◆ EXERCISE GOAL
I need the lines below from the one with "M908 470 931 484 922 500 898 486Z" down to the one with "M184 1033 197 1058 147 1083 134 1059Z" reproduced exactly, both ends included, and nothing else.

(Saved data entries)
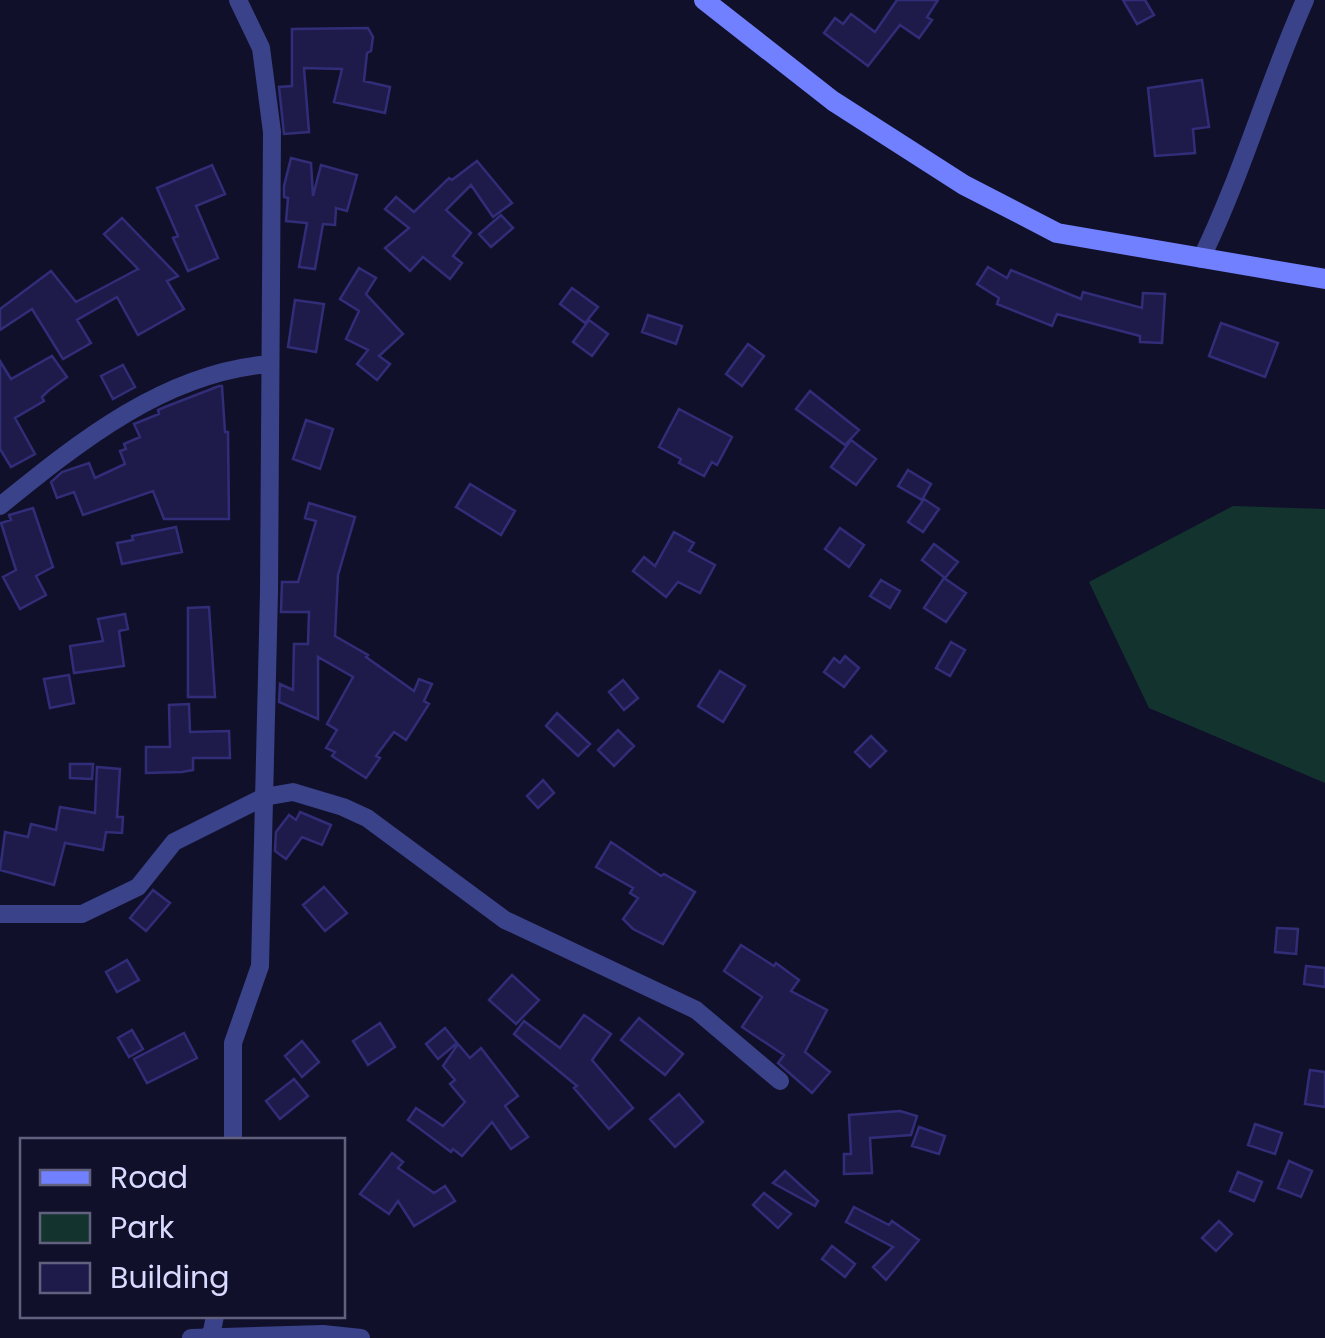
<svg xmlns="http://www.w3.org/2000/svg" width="1325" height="1338" font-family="Poppins,sans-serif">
	<rect width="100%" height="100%" fill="#11102a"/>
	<path fill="#13342e" d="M1233 506 1325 509V783L1149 708 1089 582Z"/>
	<path fill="#1e1b4b" stroke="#312d78" stroke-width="2.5" d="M897 0H938L927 17 932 20 919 38 900 25 868 66 824 33 835 18 843 24 851 14 875 32Z
		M1123 0H1145L1154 15 1137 24Z
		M368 28 373 37 371 51 367 53 364 81 390 87 385 113 334 102 342 69 304 68 309 132 284 134 279 87 292 86V29Z
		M1202 80 1209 127 1193 129 1195 153 1155 156 1148 88Z
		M291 158 311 163 313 196 321 165 357 175 347 211 336 208 335 225 323 224 315 269 299 267 307 223 286 221 288 198 284 197V186Z
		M477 161 512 203 493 217 471 185 446 210 471 233 453 256 462 263 450 279 423 257 410 271 385 248 409 228 385 209 396 197 414 212 449 178 452 180Z
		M212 165 225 194 196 206 218 258 188 271 173 238 178 236 157 188Z
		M501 215 513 228 491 247 479 234Z
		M122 218 178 276 167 281 184 309 138 335 117 297 77 320 91 343 63 359 32 309 0 330V309L51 271 76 302 138 269 104 234Z
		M988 267 1007 278 1011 270 1081 299 1083 292 1142 308 1143 293 1165 294 1162 343 1140 342V336L1057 314 1052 326 997 304 999 298 977 284Z
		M359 268 376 278 366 294 403 334 379 356 390 364 377 380 357 364 368 350 346 339 359 311 340 299Z
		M572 288 598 307 585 323 560 304Z
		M295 300 324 304 316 352 288 347Z
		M648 315 682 326 676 344 642 332Z
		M589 320 608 334 592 356 573 342Z
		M1221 323 1278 343 1265 377 1209 356Z
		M748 344 764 356 742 386 726 374Z
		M52 356 67 377 48 391 42 397 44 401 15 418 35 454 11 467 0 449V361L11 379Z
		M123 365 135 387 113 399 101 376Z
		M219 386H222L225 432H228L229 519H164L153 491 83 515 74 492 57 498 51 482 62 472 89 463 95 478 125 464 120 451 126 449 124 444 140 437 134 424 159 414 158 410 165 407Z
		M810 391 859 430 845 445 796 409Z
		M679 409 732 437 717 465 712 462 704 476 679 463 681 459 659 447Z
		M306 420 333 429 320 469 293 459Z
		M851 440 876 459 856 485 831 467Z
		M908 470 931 484 922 500 898 486Z
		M470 484 515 511 501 535 456 507Z
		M924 499 939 509 923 532 908 522Z
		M309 503 355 517 338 575 335 636 368 655 366 657 414 691 419 679 432 684 424 701 429 704 406 740 394 732 376 756 380 758 366 778 332 756 335 752 326 748 337 730 327 724 353 677 318 657V719L279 702 280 684 293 690 294 644H308L309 612H281L282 582H298L316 521 305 518Z
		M33 508 53 567 36 576 46 595 20 609 3 577 16 570 1 523 11 520 9 515Z
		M176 527 182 552 122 564 117 543 133 540 132 536Z
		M840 528 864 545 849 567 825 549Z
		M674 532 694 543 689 551 715 565 700 593 678 582 666 597 633 571 644 557 655 566Z
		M934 544 958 562 945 578 922 560Z
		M944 578 966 593 946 622 924 608Z
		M881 580 900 591 890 608 870 596Z
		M209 607 215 697H188V608Z
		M125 614 128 629 119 631 124 666 74 673 70 646 103 641 98 619Z
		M951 642 965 650 950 676 936 668Z
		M845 656 859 668 844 687 824 672 834 658 840 663Z
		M720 671 745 686 723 722 698 706Z
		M69 675 74 703 50 708 44 679Z
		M623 680 638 698 624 710 609 692Z
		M189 704 190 732 229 731 230 758H193V770L182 772 146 773V747H170L169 705Z
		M557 713 590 744 578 756 546 726Z
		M618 730 634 746 614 766 598 750Z
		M871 736 886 751 870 767 855 752Z
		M70 764H93L92 779 70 778Z
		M97 767 120 769 117 817H123L122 833 106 832 103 850 65 843 54 885 0 870 5 832 28 837 31 824 56 830 60 807 95 813Z
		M543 780 554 793 538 808 527 796Z
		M300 812 331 825 322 845 302 837 286 859 275 851 276 832 289 815 296 820Z
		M611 842 661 876 664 874 695 892 663 944 633 929 623 919 638 898 630 893 633 888 596 867Z
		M324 887 347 913 325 931 303 905Z
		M153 890 170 903 146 931 130 918Z
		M1277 928 1298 929 1296 954 1275 952Z
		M741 945 774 966 776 963 799 980 791 991 827 1010 805 1052 830 1072 812 1093 778 1063 784 1055 742 1027 762 997 724 971Z
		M127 960 139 980 117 992 106 972Z
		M1306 966 1325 968V987L1304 984Z
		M512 975 539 1000 516 1024 489 1000Z
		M584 1015 611 1034 592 1060 633 1108 609 1129 574 1088 577 1086 514 1034 524 1021 560 1048Z
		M639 1018 683 1054 665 1075 621 1040Z
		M380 1023 395 1047 368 1065 353 1041Z
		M445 1028 457 1043 438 1059 426 1044Z
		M132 1030 143 1049 129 1057 118 1038Z
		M184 1033 197 1058 147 1083 134 1059Z
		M302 1041 319 1062 302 1077 285 1056Z
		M458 1044 470 1058 481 1048 518 1096 505 1106 528 1137 511 1149 492 1122 462 1156 453 1149 451 1152 408 1120 416 1108 443 1126 465 1102 450 1084 455 1080 443 1066Z
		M1310 1070 1325 1072V1107L1305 1104Z
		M294 1079 308 1096 280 1119 266 1101Z
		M679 1094 703 1122 675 1147 650 1119Z
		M900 1111 917 1116 911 1135 870 1138 872 1173 844 1174V1154H851L849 1115Z
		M1255 1124 1282 1133 1275 1154 1248 1145Z
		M919 1127 945 1136 939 1154 912 1146Z
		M392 1153 403 1162 398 1168 434 1193 445 1186 455 1201 414 1226 398 1201 389 1214 360 1194Z
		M1289 1161 1312 1171 1301 1197 1278 1188Z
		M785 1171 818 1201 815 1206 773 1183Z
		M1238 1172 1262 1182 1254 1201 1230 1191Z
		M764 1193 791 1214 778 1228 753 1205Z
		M854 1207 889 1225 892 1221 919 1240 886 1280 873 1267 893 1247 846 1222Z
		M1219 1221 1232 1234 1216 1251 1202 1238Z
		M832 1246 855 1264 845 1277 822 1259Z"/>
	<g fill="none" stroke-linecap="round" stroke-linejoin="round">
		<path stroke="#3a428a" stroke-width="18" d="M1201 259C1242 175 1267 85 1305 0
			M0 506C79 442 165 372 270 364
			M0 914H82L138 887 174 842 264 797 293 792 343 807 367 818 505 920 696 1010 780 1081
			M233 1140V1043L260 966 269 592 272 132 261 48 238 0
			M211 1336 215 1316
			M191 1338 323 1334 361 1338"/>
		<path stroke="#7080ff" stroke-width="20" d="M704 0 833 101 964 185 1057 233 1325 279"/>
	</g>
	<rect x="20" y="1138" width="325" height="180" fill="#11102a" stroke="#61617f" stroke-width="2.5"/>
	<rect x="40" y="1170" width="50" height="15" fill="#7080ff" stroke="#61617f" stroke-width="2.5"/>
	<text x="110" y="1188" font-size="30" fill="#d9daff">Road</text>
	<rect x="40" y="1213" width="50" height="30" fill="#13342e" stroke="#61617f" stroke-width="2.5"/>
	<text x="110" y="1238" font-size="30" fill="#d9daff">Park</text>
	<rect x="40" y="1263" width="50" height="30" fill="#1e1b4b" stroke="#61617f" stroke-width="2.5"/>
	<text x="110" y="1288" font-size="30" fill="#d9daff">Building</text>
</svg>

◆ SOLVED PROBLEM
		M908 470 931 484 922 500 898 486Z
		M470 484 515 511 501 535 456 507Z
		M924 499 939 509 923 532 908 522Z
		M309 503 355 517 338 575 335 636 368 655 366 657 414 691 419 679 432 684 424 701 429 704 406 740 394 732 376 756 380 758 366 778 332 756 335 752 326 748 337 730 327 724 353 677 318 657V719L279 702 280 684 293 690 294 644H308L309 612H281L282 582H298L316 521 305 518Z
		M33 508 53 567 36 576 46 595 20 609 3 577 16 570 1 523 11 520 9 515Z
		M176 527 182 552 122 564 117 543 133 540 132 536Z
		M840 528 864 545 849 567 825 549Z
		M674 532 694 543 689 551 715 565 700 593 678 582 666 597 633 571 644 557 655 566Z
		M934 544 958 562 945 578 922 560Z
		M944 578 966 593 946 622 924 608Z
		M881 580 900 591 890 608 870 596Z
		M209 607 215 697H188V608Z
		M125 614 128 629 119 631 124 666 74 673 70 646 103 641 98 619Z
		M951 642 965 650 950 676 936 668Z
		M845 656 859 668 844 687 824 672 834 658 840 663Z
		M720 671 745 686 723 722 698 706Z
		M69 675 74 703 50 708 44 679Z
		M623 680 638 698 624 710 609 692Z
		M189 704 190 732 229 731 230 758H193V770L182 772 146 773V747H170L169 705Z
		M557 713 590 744 578 756 546 726Z
		M618 730 634 746 614 766 598 750Z
		M871 736 886 751 870 767 855 752Z
		M70 764H93L92 779 70 778Z
		M97 767 120 769 117 817H123L122 833 106 832 103 850 65 843 54 885 0 870 5 832 28 837 31 824 56 830 60 807 95 813Z
		M543 780 554 793 538 808 527 796Z
		M300 812 331 825 322 845 302 837 286 859 275 851 276 832 289 815 296 820Z
		M611 842 661 876 664 874 695 892 663 944 633 929 623 919 638 898 630 893 633 888 596 867Z
		M324 887 347 913 325 931 303 905Z
		M153 890 170 903 146 931 130 918Z
		M1277 928 1298 929 1296 954 1275 952Z
		M741 945 774 966 776 963 799 980 791 991 827 1010 805 1052 830 1072 812 1093 778 1063 784 1055 742 1027 762 997 724 971Z
		M127 960 139 980 117 992 106 972Z
		M1306 966 1325 968V987L1304 984Z
		M512 975 539 1000 516 1024 489 1000Z
		M584 1015 611 1034 592 1060 633 1108 609 1129 574 1088 577 1086 514 1034 524 1021 560 1048Z
		M639 1018 683 1054 665 1075 621 1040Z
		M380 1023 395 1047 368 1065 353 1041Z
		M445 1028 457 1043 438 1059 426 1044Z
		M132 1030 143 1049 129 1057 118 1038Z
		M184 1033 197 1058 147 1083 134 1059Z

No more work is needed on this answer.